В серой предутренней мгле вырисовывались крыши ближайших построек. В стекло клевала снежная крупа, заносившая крыши домов, колеи разбитого, разъезженного проулка за высоким забором. Через дорогу, осторожно, едва касаясь снежного покрова, перебирался кот. Молодой, знать, был, снег видел впервые.
Шелихов вгляделся поверх крыш, но предутренняя сырая падерга закрывала даль, и моря — первой заботы Шелихова — было не разглядеть. Но он и так понял: день будет безветренный, с гладкой пологой волной. Не то, конечно, что надо бы, но всё же не самое худшее для погрузки судов. А у него в бухте стоял галиот. И дело — как говорили в порту — оставалось за малым: забросить на борт последние грузы. «За малым ли?» — подумал Шелихов с беспокойством. Поёжился. В доме было свежо. Духоты по походной привычке Григорий Иванович не терпел, и печи топили редко. Малое, что оставалось догрузить, был хлеб, ещё лежащий в амбарах портового начальника. И хотя договорённость с Кохом была полная, беспокойство оставалось.

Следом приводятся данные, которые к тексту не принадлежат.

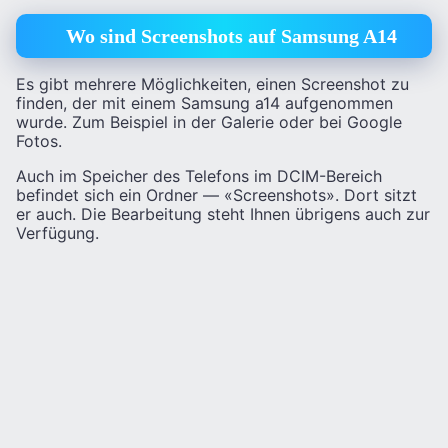
Wo sind Screenshots auf Samsung A14
Es gibt mehrere Möglichkeiten, einen Screenshot zu
finden, der mit einem Samsung a14 aufgenommen
wurde. Zum Beispiel in der Galerie oder bei Google
Fotos.
Auch im Speicher des Telefons im DCIM-Bereich
befindet sich ein Ordner — «Screenshots». Dort sitzt
er auch. Die Bearbeitung steht Ihnen übrigens auch zur
Verfügung.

На торчащую над крышей лабаза жердину села ворона. Лохматая и толстая со сна. Взглянула на Шелихова недовольно: что встал ни свет ни заря? Плохо ли под боком у жены в тёплой постели? Повертела головой и зло защёлкала клювом. Продрогла за ночь, оголодала, вот и бесилась. Клюв бил звонко: «Чек, чек, чек!» Ежели верить приметам — к холодам. Сказано же: «Ворона клювом заиграла — жди непогоды».
Шелихов взглянул на толстую ворону и вновь вспомнил солдата и настойчиво повторенное им: «Торопись. Торопись!» Григорий Иванович даже хмыкнул: «Хм, куда торопиться-то? И так поспешаю что есть силы. рёбра трещат. Вот и в долги влез». Упёрся руками в подоконник. Задумался. Губы сжал плотно.
После лаю с Лебедевым-Ласточкиным пришлось поклониться ростовщикам. А долги и день мутят, и в ночь спать не дают. Для купца и того хуже. Коли купец задолжал, так и знай, завякают: «Э-э-э... Здесь дело худое. Своими деньжонками не управляется — чужие не помогут». И хотя сказано: брано на вороте не висит, но слова такие для купца — плохи.
Где-то далеко взлаяли собаки. В туманном утре голоса их прозвучали глухо, сипло, будто глотки собачьи перехватывали недобрые руки. Да ещё и завизжал какой-то кобелина, словно и впрямь схватили за горло.